Andrei Ruckenstein, PhD

 

 

ARROWS Internal Advisory Board Member


Andrei Ruckenstein, PhD
Professor and Chair of the Department of Physics
Boston University

Dr. Andrei Ruckenstein is a Professor and Chair of the Department of Physics at Boston University. Andrei served as Vice President and Associate Provost for Research at Boston University from June, 2007 to July 1, 2013. He received his PhD in Physics from Cornell, was a member of the Theoretical Physics group at AT&T Bell Laboratories, and held faculty positions in Physics at the University of California, San Diego, and Rutgers University. At Rutgers he was the founding Director of BioMaPS, a University-wide initiative focused on interdisciplinary research in Biology at the Interface with the Mathematical and Physical Sciences, and the first Director of the associated BioMaPS Graduate Program. He also served as Director of the Superconductivity Summer School at the International Center for Theoretical Physics in Trieste, and as President of the Aspen Center for Physics where he was elected as an honorary life-time trustee. He is the co-founder of the Aspen Science Center, a non-profit organization promoting K-12 science education and the public understanding of science. He was also the Chair of the Executive Committee and the founding President of the Massachusetts Green High Performance Computing Center, Inc., a collaboration between Boston University, Harvard, MIT, Northeastern, UMass, the State of Massachusetts, and Cisco and EMC. Currently he serves on the Executive Committee and is a member of the Board of Directors of the Corporation, and as a member of Big Data Organizing Committee for the Commonwealth of Massachusetts. He currently serves as the Chair of the Strategy and Budget Committee of the Board of CASIS, a Congress designated not-for-profit which manages the research and entrepreneurial activities on the International Space Station National Laboratory, and as a member of the Board of Directors of the Massachusetts Technology Collaborative.
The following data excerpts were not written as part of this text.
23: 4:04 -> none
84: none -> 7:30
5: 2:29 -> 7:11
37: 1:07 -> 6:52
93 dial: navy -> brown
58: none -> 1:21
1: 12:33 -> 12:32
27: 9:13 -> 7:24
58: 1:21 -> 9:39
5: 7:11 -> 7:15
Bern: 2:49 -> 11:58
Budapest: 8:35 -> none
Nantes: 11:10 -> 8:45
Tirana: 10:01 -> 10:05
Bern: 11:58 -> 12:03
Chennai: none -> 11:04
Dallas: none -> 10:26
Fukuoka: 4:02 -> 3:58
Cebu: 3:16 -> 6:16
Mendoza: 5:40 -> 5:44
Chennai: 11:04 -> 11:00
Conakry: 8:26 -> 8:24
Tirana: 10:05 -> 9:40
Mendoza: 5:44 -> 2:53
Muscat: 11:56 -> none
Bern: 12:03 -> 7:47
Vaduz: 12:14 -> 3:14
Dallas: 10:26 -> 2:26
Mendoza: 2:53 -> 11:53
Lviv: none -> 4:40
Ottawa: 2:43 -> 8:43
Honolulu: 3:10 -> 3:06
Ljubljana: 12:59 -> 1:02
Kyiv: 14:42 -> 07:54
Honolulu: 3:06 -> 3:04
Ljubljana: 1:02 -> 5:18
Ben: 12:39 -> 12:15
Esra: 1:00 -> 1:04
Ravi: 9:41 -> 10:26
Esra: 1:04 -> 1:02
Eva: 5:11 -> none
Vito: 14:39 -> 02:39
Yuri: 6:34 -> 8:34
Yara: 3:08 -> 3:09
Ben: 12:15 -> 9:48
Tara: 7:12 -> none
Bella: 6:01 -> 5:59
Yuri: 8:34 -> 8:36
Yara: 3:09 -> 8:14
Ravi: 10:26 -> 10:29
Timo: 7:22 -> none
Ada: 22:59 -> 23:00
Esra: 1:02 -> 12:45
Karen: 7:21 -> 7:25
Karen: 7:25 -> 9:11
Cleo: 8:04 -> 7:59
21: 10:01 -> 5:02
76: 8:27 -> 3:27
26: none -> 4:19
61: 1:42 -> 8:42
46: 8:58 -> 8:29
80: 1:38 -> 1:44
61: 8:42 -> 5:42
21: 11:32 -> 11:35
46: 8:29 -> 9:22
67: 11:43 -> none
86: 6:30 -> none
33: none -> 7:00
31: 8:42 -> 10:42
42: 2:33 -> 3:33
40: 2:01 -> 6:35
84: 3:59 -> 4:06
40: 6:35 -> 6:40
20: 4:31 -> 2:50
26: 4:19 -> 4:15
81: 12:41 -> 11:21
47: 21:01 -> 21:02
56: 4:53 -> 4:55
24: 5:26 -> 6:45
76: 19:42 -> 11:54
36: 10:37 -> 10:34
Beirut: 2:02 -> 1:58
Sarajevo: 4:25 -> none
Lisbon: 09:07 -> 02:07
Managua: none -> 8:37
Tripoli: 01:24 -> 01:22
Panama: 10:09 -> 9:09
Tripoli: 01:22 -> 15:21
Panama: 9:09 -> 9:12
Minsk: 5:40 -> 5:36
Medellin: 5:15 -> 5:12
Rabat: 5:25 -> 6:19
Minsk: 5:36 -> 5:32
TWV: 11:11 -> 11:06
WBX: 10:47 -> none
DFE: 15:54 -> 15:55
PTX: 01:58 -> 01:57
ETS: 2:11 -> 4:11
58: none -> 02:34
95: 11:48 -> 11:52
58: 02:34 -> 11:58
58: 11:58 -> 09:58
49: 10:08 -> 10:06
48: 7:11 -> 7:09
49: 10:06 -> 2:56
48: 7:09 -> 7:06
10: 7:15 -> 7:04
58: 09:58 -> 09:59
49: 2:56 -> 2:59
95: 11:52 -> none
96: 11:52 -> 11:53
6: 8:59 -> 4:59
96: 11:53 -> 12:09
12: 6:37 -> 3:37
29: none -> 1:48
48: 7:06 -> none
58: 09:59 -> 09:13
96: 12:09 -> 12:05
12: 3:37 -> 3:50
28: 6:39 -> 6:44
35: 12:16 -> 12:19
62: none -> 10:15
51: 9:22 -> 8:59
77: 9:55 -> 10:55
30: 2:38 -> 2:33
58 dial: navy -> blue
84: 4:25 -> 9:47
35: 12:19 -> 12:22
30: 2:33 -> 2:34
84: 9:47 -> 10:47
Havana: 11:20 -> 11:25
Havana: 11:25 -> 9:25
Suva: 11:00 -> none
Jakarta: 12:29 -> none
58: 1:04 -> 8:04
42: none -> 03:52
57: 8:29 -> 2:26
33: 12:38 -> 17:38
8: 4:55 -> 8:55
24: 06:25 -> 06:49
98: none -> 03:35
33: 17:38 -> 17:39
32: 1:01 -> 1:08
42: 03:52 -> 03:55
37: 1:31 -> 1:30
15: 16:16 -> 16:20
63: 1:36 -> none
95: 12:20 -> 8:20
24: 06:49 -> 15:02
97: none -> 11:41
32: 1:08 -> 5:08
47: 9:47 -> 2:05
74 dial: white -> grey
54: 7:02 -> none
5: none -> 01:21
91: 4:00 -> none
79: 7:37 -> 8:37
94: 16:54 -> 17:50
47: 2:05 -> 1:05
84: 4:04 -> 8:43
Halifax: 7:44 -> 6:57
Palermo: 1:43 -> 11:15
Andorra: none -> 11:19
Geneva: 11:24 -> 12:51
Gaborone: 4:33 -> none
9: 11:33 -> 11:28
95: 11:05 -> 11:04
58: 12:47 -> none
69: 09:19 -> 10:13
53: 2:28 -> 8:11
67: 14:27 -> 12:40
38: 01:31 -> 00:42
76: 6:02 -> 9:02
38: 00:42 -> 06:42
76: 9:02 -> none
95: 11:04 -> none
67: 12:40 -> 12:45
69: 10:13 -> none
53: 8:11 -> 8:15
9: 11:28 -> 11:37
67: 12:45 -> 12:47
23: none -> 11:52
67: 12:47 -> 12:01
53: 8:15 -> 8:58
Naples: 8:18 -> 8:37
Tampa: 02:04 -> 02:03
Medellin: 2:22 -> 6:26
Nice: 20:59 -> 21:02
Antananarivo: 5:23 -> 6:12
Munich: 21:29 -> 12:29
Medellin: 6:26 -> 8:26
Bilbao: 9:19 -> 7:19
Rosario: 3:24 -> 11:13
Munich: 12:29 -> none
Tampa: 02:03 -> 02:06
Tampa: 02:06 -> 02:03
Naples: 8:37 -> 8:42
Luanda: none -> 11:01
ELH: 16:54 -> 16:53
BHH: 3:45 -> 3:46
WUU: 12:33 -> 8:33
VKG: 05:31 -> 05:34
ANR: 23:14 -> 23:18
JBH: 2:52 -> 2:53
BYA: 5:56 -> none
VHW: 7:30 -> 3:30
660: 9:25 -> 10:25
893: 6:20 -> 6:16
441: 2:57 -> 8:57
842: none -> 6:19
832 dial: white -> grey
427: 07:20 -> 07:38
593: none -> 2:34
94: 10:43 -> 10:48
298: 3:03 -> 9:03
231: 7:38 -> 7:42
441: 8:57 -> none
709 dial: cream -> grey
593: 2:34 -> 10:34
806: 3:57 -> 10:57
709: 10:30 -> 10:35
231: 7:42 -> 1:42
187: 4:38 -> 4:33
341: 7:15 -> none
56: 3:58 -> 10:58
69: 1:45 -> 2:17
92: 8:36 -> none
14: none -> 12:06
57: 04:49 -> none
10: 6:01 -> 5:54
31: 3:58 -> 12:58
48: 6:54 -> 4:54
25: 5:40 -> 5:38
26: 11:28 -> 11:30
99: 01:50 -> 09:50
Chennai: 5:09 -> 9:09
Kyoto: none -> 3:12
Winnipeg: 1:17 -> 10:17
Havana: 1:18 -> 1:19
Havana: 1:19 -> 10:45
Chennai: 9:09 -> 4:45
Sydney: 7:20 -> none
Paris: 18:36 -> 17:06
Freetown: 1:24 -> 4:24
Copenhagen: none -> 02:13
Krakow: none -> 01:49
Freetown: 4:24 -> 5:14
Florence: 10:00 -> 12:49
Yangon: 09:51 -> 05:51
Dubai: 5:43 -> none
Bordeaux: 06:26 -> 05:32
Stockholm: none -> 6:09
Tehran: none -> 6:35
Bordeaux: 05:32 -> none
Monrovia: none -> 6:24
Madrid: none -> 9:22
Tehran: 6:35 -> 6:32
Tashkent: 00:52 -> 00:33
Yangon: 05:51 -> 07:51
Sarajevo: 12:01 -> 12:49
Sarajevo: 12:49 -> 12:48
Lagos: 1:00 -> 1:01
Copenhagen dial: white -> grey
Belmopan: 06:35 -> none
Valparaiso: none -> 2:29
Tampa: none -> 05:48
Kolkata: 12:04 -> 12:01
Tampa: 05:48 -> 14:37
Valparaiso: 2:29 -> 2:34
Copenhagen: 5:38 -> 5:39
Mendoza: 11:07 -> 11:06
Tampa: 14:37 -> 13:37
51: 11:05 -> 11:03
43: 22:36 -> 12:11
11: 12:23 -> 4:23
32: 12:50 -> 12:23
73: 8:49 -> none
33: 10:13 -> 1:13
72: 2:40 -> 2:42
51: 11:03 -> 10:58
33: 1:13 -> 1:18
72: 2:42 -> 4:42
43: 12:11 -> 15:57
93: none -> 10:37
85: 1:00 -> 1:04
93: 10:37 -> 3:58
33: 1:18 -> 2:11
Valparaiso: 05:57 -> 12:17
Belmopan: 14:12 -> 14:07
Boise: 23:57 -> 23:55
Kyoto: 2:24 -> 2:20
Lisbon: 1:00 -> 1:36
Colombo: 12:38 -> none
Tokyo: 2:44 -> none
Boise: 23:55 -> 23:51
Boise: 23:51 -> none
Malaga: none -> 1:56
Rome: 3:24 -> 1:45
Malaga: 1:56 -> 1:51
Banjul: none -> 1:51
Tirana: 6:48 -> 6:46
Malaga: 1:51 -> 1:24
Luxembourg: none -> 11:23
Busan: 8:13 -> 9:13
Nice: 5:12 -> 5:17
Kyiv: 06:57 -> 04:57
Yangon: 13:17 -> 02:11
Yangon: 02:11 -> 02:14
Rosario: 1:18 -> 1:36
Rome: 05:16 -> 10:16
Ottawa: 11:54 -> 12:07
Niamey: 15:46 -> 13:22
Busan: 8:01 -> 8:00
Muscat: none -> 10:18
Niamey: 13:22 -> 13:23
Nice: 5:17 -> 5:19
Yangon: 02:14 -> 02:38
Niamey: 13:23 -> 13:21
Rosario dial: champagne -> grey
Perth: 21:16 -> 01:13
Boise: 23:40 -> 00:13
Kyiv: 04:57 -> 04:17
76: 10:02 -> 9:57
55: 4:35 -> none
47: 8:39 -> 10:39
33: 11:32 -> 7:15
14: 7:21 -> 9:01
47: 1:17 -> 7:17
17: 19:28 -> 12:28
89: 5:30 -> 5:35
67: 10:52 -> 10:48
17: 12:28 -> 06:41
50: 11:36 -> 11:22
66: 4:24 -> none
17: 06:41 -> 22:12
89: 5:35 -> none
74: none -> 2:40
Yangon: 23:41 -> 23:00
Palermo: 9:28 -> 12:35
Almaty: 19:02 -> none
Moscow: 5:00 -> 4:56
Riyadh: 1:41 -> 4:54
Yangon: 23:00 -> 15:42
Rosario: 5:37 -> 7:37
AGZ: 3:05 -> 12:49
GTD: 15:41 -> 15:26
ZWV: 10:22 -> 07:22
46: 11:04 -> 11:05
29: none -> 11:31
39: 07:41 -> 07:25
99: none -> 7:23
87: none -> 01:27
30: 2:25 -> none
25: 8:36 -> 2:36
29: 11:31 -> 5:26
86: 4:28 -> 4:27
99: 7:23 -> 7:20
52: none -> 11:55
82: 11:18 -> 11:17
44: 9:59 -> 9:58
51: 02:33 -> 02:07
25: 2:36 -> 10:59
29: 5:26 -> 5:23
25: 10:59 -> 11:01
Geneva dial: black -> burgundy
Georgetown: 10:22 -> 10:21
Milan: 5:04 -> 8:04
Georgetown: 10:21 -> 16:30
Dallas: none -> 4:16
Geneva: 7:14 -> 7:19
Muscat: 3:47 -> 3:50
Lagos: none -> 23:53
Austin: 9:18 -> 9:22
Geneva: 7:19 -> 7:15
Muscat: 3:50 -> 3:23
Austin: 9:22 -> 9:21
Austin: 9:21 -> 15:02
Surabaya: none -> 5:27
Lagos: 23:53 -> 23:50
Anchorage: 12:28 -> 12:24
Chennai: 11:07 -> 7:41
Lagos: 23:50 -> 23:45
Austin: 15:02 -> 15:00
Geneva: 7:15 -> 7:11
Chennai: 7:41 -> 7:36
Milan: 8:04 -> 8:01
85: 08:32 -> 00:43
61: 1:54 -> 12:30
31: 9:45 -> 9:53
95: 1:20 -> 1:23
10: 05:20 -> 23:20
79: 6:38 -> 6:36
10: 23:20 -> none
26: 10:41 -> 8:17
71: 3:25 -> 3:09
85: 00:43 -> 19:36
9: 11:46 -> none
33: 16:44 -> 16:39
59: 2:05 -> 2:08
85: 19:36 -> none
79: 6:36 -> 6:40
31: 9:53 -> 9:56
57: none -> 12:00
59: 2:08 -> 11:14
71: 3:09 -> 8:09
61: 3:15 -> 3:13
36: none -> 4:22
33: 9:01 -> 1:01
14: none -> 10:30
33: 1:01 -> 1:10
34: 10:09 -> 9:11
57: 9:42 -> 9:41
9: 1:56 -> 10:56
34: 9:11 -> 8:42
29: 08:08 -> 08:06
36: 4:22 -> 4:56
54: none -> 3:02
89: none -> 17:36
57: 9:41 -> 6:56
Andrei is a theoretical condensed matter physicist by training, whose research interests focused primarily on the study of collective effects in atomic gases at low temperature, and the physics of strongly correlated many-body systems, with application to low dimensional semiconductors, heavy fermions, and non-Fermi liquid behavior and superconductivity of the oxide high temperature superconductors. A decade ago his research direction shifted from theoretical condensed matter physics to Biological Physics, an area that would be more appropriately described as “Biology from a Physicist’s Perspective”. His biology research has been concerned with understanding the mechanisms governing the behavior of RNA polymerase, the molecular motor that transcribes the genetic information encoded in DNA into RNA. He is the recipient of a Sloan Fellowship, an ONR Young Investigator Award, and a Senior Humboldt Prize, and he is a Fellow of the American Physical Society.